The FAA clarifies that this rule does not allow operation of a small UAS if the remote pilot in command, visual observer, or the person manipulating the flight controls of a small UAS is unable to safely operate the small UAS due to drug or alcohol impairment. As discussed previously, this rule will, among other things, require these people to comply with the provisions of § 91.17.
With regard to non-drug or alcohol impairment, such as an illness, the FAA notes that, as discussed in section III.F.2.c of this preamble, a person may not act as a remote pilot in command or visual observer or manipulate the flight controls of a small UAS if he or she knows or has reason to know that he or she has a physical or mental condition that would interfere with the safe operation of a small UAS. It is also not necessary to require a self-certification statement prior to every small UAS flight because this requirement is not imposed on manned-aircraft operations by the drug and alcohol provisions of §§ 91.17 and 91.19.
Cherokee Nation Technologies commented that over-the-counter medications could impair the ability to safely operate a small UAS. The FAA agrees with this comment and notes that over-the-counter medications are addressed by the provisions of this rule. Specifically, § 91.17(a)(3) prohibits the use of any drug that affects the person’s faculties in any way contrary to safety.

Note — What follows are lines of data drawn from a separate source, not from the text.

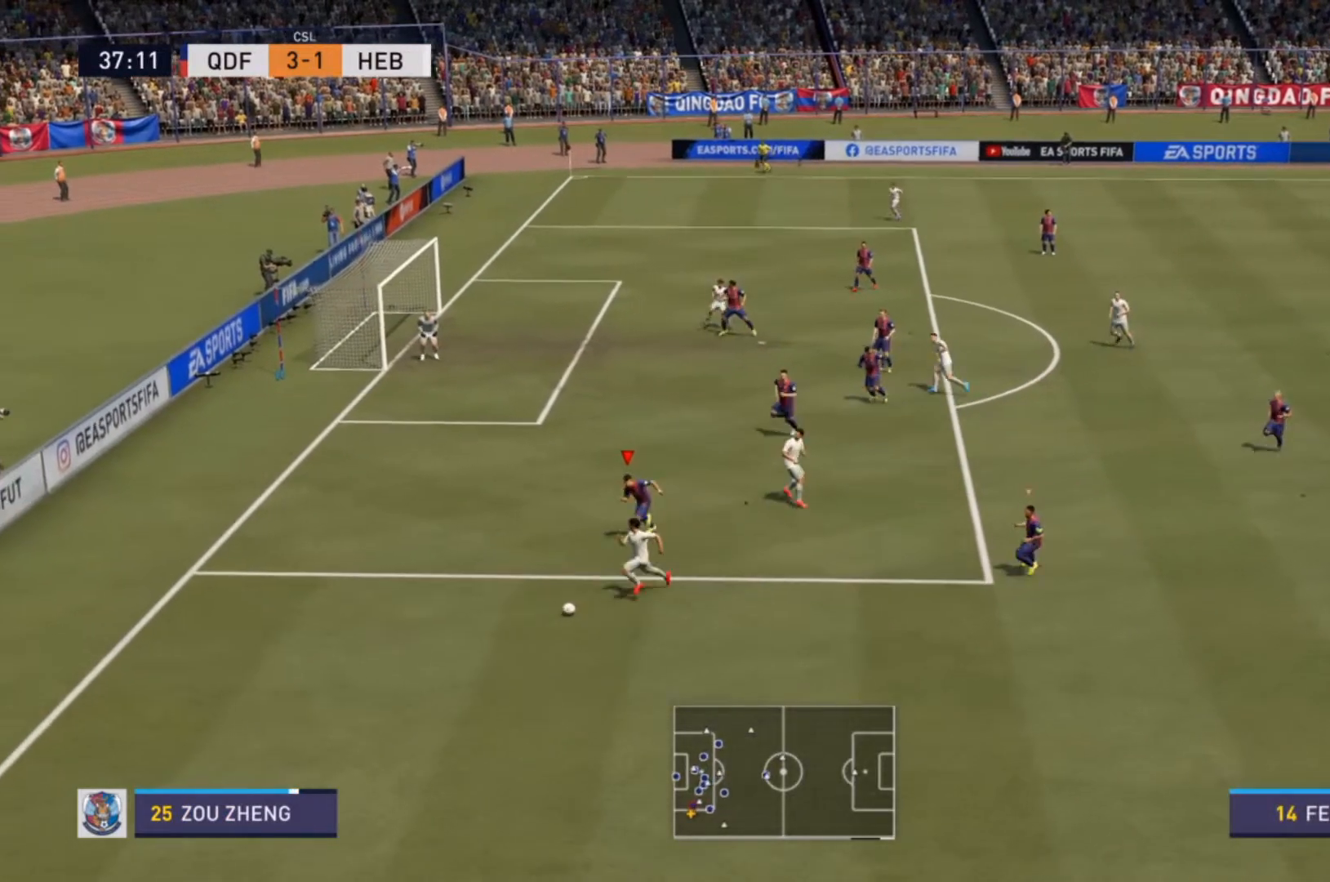
{"buttons": [], "left_stick": "center", "right_stick": "center", "events": [[433, "left_stick", "center"], [500, "R2", "up"]]}
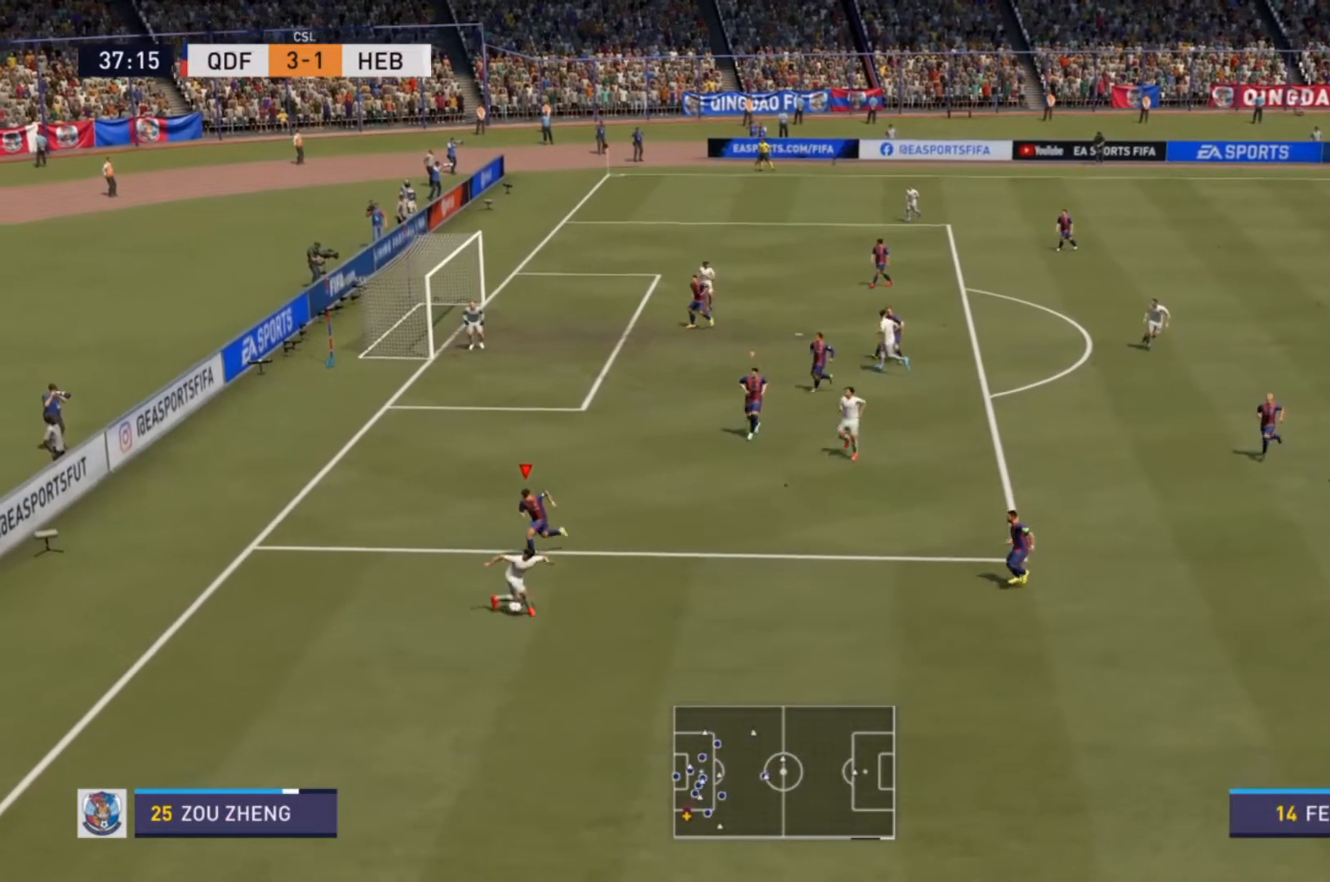
{"buttons": ["L2", "R2"], "left_stick": "down-right", "right_stick": "center", "events": [[67, "L2", "down"], [100, "R2", "down"], [100, "left_stick", "down"], [200, "left_stick", "down-right"]]}
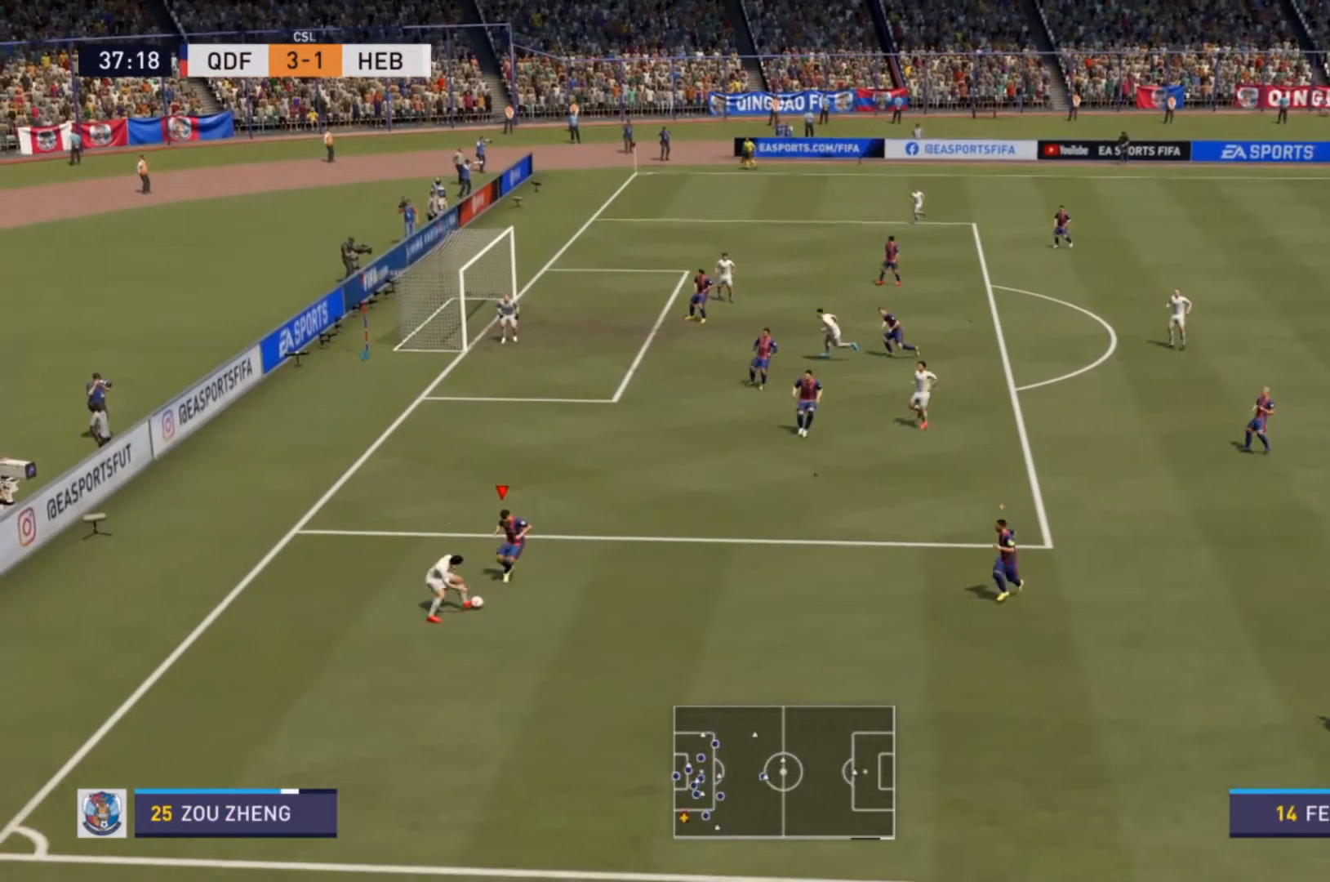
{"buttons": ["L2", "R2"], "left_stick": "up-left", "right_stick": "center", "events": [[100, "L2", "up"], [167, "R2", "up"], [300, "R2", "down"], [333, "L2", "down"], [367, "left_stick", "down-left"], [500, "left_stick", "up-left"]]}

The University of North Dakota’s John D. Odegard School of Aerospace Sciences commented that the contents of §§ 91.17 and 91.19, which are cross-referenced in proposed part 107, should be included in their entirety in proposed part 107 to enable ease of reading and understanding the regulations. However, duplicating the entire regulatory text of §§ 91.17 and 91.19 in part 107 is unnecessary in this case. FAA regulations, such as §§ 91.17 and 91.19, may be changed by future rulemakings or statutory changes, and cross referencing regulatory sections in part 107 will minimize inconsistencies between part 107 and any subsequent amendments made to §§ 91.17 or 91.19. Additionally, crossreferencing regulatory sections allows the FAA to avoid duplicative regulatory text in its regulations.
Two commenters expressed concerns about the potential use of small UAS for drug-smuggling and other illicit acts. The Institute of Makers of Explosives asked that the FAA specify penalties for the use of small UAS in committing illicit acts, including those involving drugs and alcohol. One commenter stated that any remote pilot should lose his or her privileges under part 107 if found to be operating while in a condition that does not permit safe operation of the small UAS. Another commenter suggested that remote pilot certificates should be denied, suspended or revoked for committing an act prohibited by 14 CFR 91.17 or § 91.19.
The FAA emphasizes that, in addition to the requirements of § 91.17 discussed above, this rule will also require compliance with § 91.19, which prohibits the knowing transportation of illegal drugs unless authorized by a Federal or State statute or government agency. If a person violates § 91.17 or § 91.19, the FAA can take enforcement action, which can result in the imposition of civil penalties or suspension or revocation of that person’s airman certificate. People who engage in illegal conduct involving drugs may also be subject to criminal prosecution under Federal or State law.